The money was part of a settlement between the Department of Justice (DOJ) and Amtrak over Americans With Disabilities Act (ADA) violations. People with disabilities encountered "significant accessibility issues" at the 78 stations, according to the settlement.
The settlement, which was reached on Dec. 2, 2020, says "Amtrak commits to make its intercity rail stations accessible, prioritizing stations with the most significant barriers to access. Over 10 years, Amtrak will design at least 135 stations to be accessible, complete construction at 90 of those stations, and have at least 45 more under construction.
"Amtrak will also train staff on ADA requirements and implement an agreed-upon process for accepting and handling ADA complaints. As part of this commitment, Amtrak recently established an Office of the Vice President of Stations, Properties & Accessibility to coordinate its compliance with the ADA.
"To compensate those harmed by inaccessible stations while trying to travel by train, Amtrak will establish a $2.25 million settlement fund. Individuals with mobility impairments who traveled or desired to travel at 78 specified stations with significant accessibility issues may be compensated from the settlement fund."

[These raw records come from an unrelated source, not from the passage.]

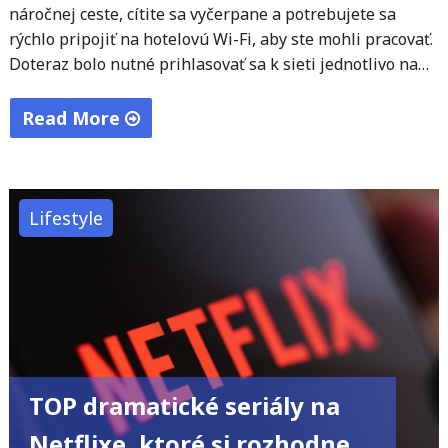
náročnej ceste, cítite sa vyčerpane a potrebujete sa
rýchlo pripojiť na hotelovú Wi-Fi, aby ste mohli pracovať.
Doteraz bolo nutné prihlasovať sa k sieti jednotlivo na…
Read More
"Apple
pripravuje
funkciu
Lifestyle
pre
iPhone,
iPad
a
Mac,
ktorá
TOP dramatické seriály na
zrýchli
prístup
Netflixe, ktoré si rozhodne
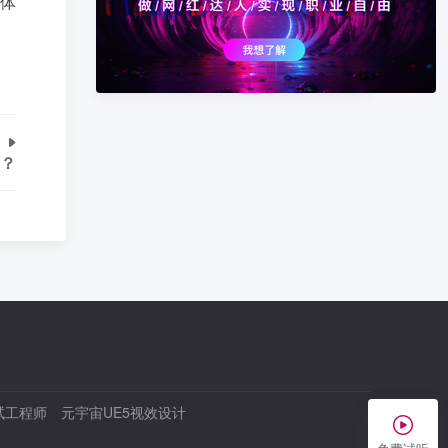
体
验？
试工程师
元宇宙UE5视效设计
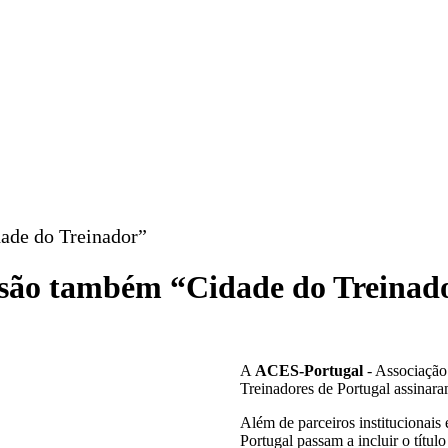
ade do Treinador”
 são também “Cidade do Treinad
A
ACES-Portugal
- Associação
Treinadores de Portugal assinara
Além de parceiros institucionai
Portugal passam a incluir o títul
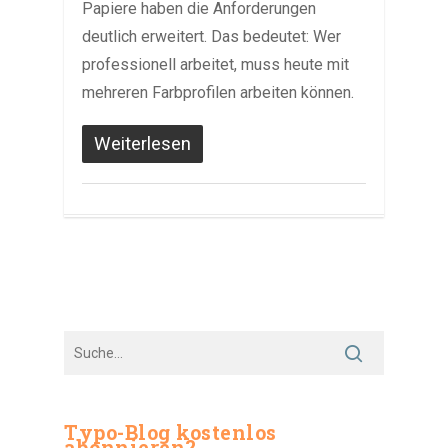
Papiere haben die Anforderungen
deutlich erweitert. Das bedeutet: Wer
professionell arbeitet, muss heute mit
mehreren Farbprofilen arbeiten können.
Weiterlesen
Typo-Blog kostenlos
abonnieren?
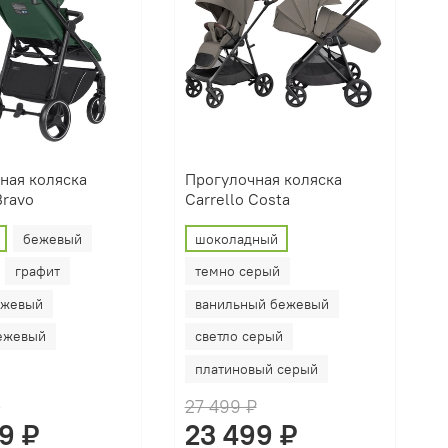
ная коляска
Прогулочная коляска
Bravo
Carrello Costa
бежевый
шоколадный
графит
темно серый
ежевый
ванильный бежевый
бежевый
светло серый
платиновый серый
₽
27 499 ₽
9 ₽
23 499 ₽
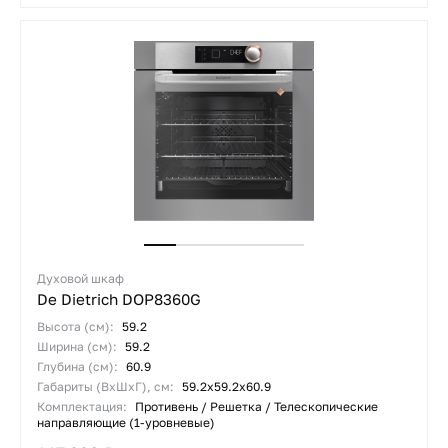
Духовой шкаф
De Dietrich DOP8360G
Высота (см):
59.2
Ширина (см):
59.2
Глубина (см):
60.9
Габариты (ВхШхГ), см:
59.2х59.2х60.9
Комплектация:
Противень / Решетка / Телескопические
направляющие (1-уровневые)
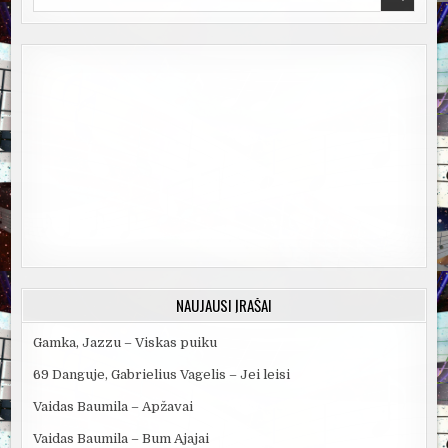
for:
NAUJAUSI ĮRAŠAI
Gamka, Jazzu – Viskas puiku
69 Danguje, Gabrielius Vagelis – Jei leisi
Vaidas Baumila – Apžavai
Vaidas Baumila – Bum Ajajai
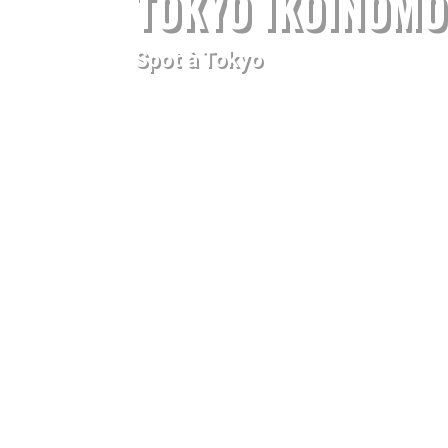
TOKYO IKOINOMO
Spot à Tokyo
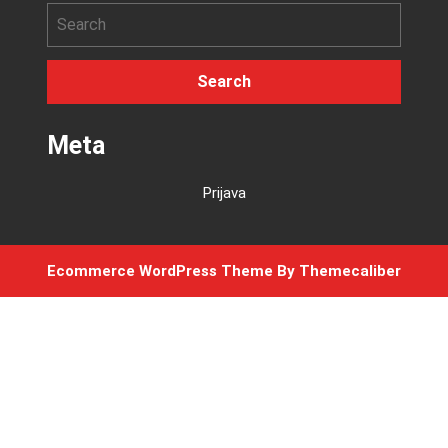
Meta
Prijava
Ecommerce WordPress Theme
By Themecaliber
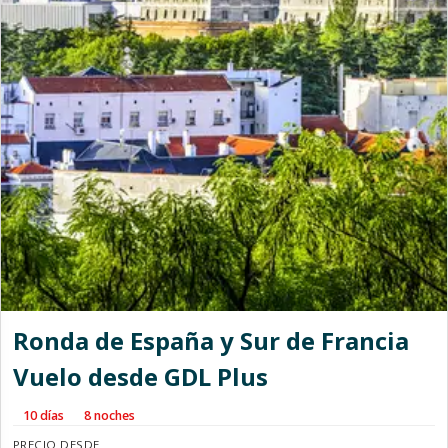
Ronda de España y Sur de Francia
Vuelo desde GDL Plus
10 días
8 noches
PRECIO DESDE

The New York Times reported that the DOJ lawsuit against Amtrak noted that those with disabilities faced the barriers across the rail system, including narrow waiting areas, steep inclines for passenger platforms, and toilets that were not adjustable for those in wheelchairs.
Marc Magliari, an Amtrak spokesman, said the railroad had "made significant progress in bringing numerous facilities into higher levels of accessibility."
He noted that it had budgeted more than $143 million for accessibility improvements at stations for 2022.